I gave Tracey a sketchy brief for my website and she interpreted it beautifully and delivered on time. She’s good. Very professional and I recommend her if you are looking for a web designer.
It’s not always easy to put exactly what you want from your new web design down in writing. That does make my job a little bit more interesting and where I need to do a bit of content analysis and look at some reference websites. If my clients are not able to write it all down I do have to ask for some references in terms of sites that they like and admire. I also make sure I ask why they like them because experience has taught me that it might not always be for the reasons that I think.
Equally I need to see some of the proposed content and images. In a photography website images are everything and so to have a browse through the potential site content really enables me to set the scene and imagine what the website could be.
I am not always a big fan of the rotating gallery or image slider but one place they do have a huge value is in Photography websites. I would still probably not recommend them for the home page but image sliders are essential for displaying galleries on inner pages. They allow you to display all of your photographs in the largest possible format and of course save space. They also reduce the need for scrolling. They are really the only way to showcase beautiful images. It is a great interactive experience for the visitor, particularly here on Paul’s website where the portfolio has been broken down into categories with a gallery for each one.
A note on image sliders or carousels
I think sometimes people just want rotating images for the sake of having something that moves. It is well known that visitors don’t look at them and 99% of the time they scroll before the slider has even started. They serve to confirm to the marketing department that their latest offer is on the home page but that is about all. Carousels on business home pages are usually missed and the main reason is because people just see them as advertising. In my view, unless you have a portfolio to show off, they have very little value.

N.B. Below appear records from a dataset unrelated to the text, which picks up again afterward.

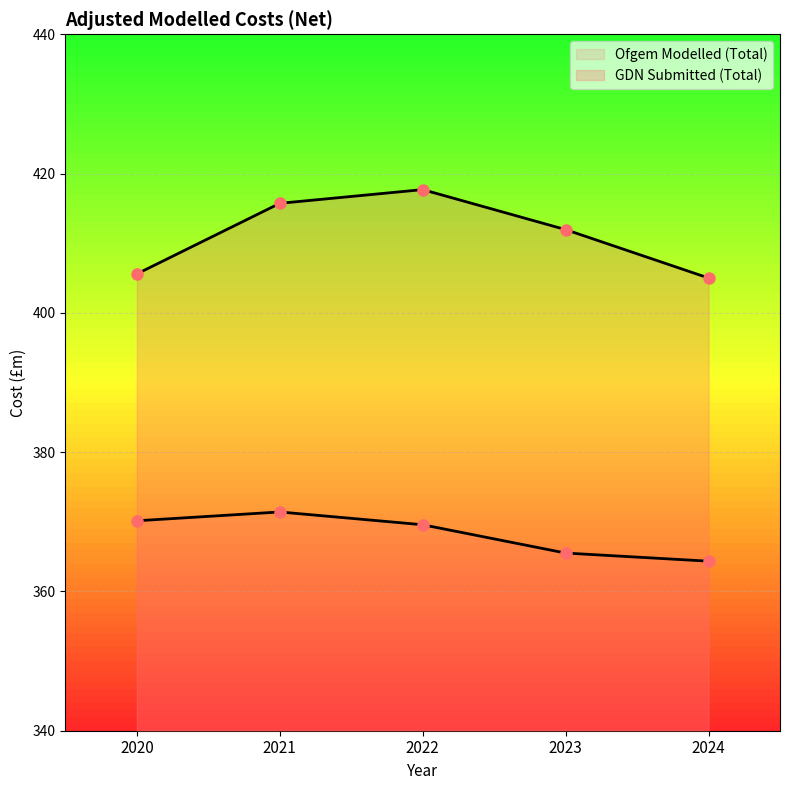

What is the value of the GDN Submitted (Total) point at the 5th from the left?

405.0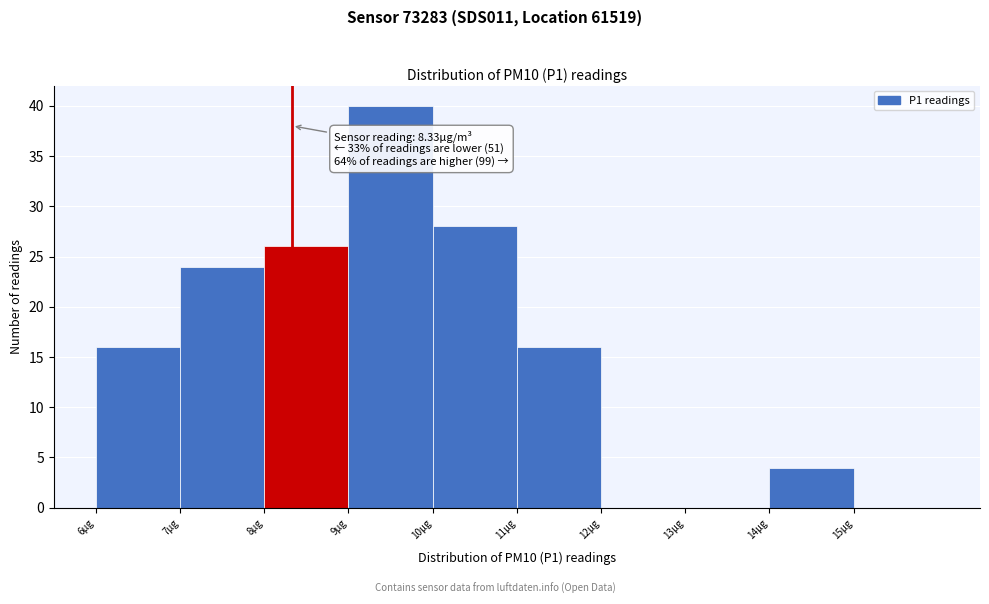

Which range on the x-axis has the tallest bar?

9 to 10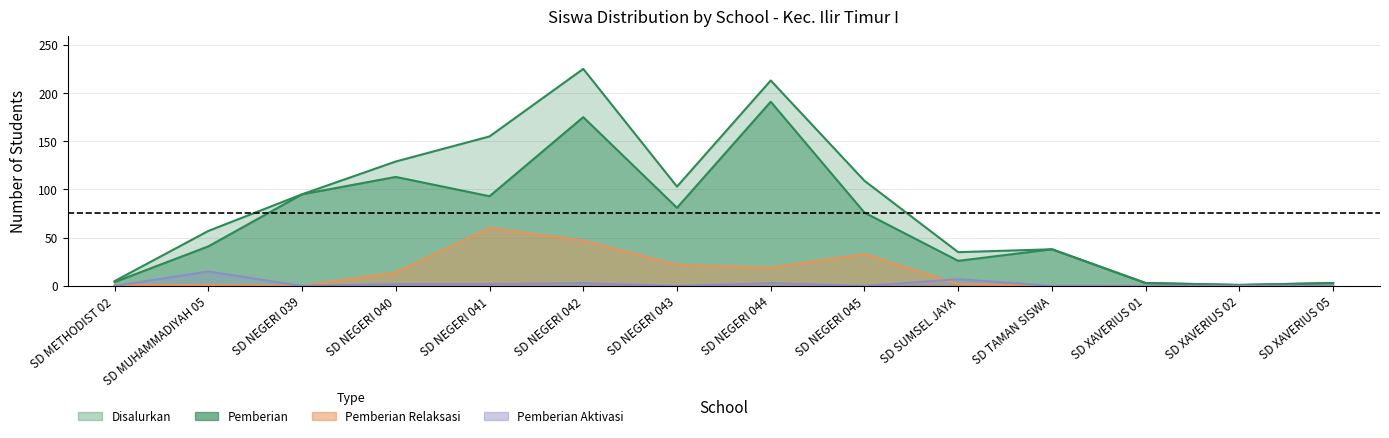

Reading left to right, extract all data points from this chart.

Pemberian: SD METHODIST 02=4	SD MUHAMMADIYAH 05=41	SD NEGERI 039=95	SD NEGERI 040=113	SD NEGERI 041=93	SD NEGERI 042=175	SD NEGERI 043=81	SD NEGERI 044=191	SD NEGERI 045=76	SD SUMSEL JAYA=26	SD TAMAN SISWA=38	SD XAVERIUS 01=3	SD XAVERIUS 02=1	SD XAVERIUS 05=3
Disalurkan: SD METHODIST 02=5	SD MUHAMMADIYAH 05=57	SD NEGERI 039=95	SD NEGERI 040=129	SD NEGERI 041=155	SD NEGERI 042=225	SD NEGERI 043=103	SD NEGERI 044=213	SD NEGERI 045=109	SD SUMSEL JAYA=35	SD TAMAN SISWA=38	SD XAVERIUS 01=3	SD XAVERIUS 02=1	SD XAVERIUS 05=3
Pemberian Relaksasi: SD METHODIST 02=1	SD MUHAMMADIYAH 05=1	SD NEGERI 039=0	SD NEGERI 040=14	SD NEGERI 041=60	SD NEGERI 042=47	SD NEGERI 043=22	SD NEGERI 044=19	SD NEGERI 045=33	SD SUMSEL JAYA=2	SD TAMAN SISWA=0	SD XAVERIUS 01=0	SD XAVERIUS 02=0	SD XAVERIUS 05=0
Pemberian Aktivasi: SD METHODIST 02=0	SD MUHAMMADIYAH 05=15	SD NEGERI 039=0	SD NEGERI 040=2	SD NEGERI 041=2	SD NEGERI 042=3	SD NEGERI 043=0	SD NEGERI 044=3	SD NEGERI 045=0	SD SUMSEL JAYA=7	SD TAMAN SISWA=0	SD XAVERIUS 01=0	SD XAVERIUS 02=0	SD XAVERIUS 05=0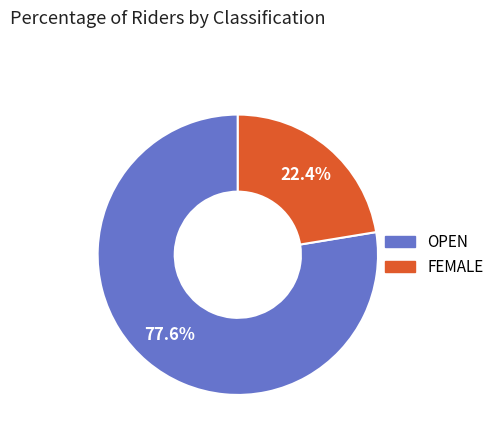

Is there a majority slice in this chart?

Yes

In all the testing I have done, home page carousels are completely ineffective. For one, anything beyond the initial view has a huge decrease in visitor interaction. And two, the chances that the information being displayed in the carousel matches what the visitor is looking for is slim. So in that case the carousel becomes a very large banner that gets ignored. In test after test the first thing the visitor does when coming to a page with a large carousel is scroll right past it and start looking for triggers that will move them forward with their task.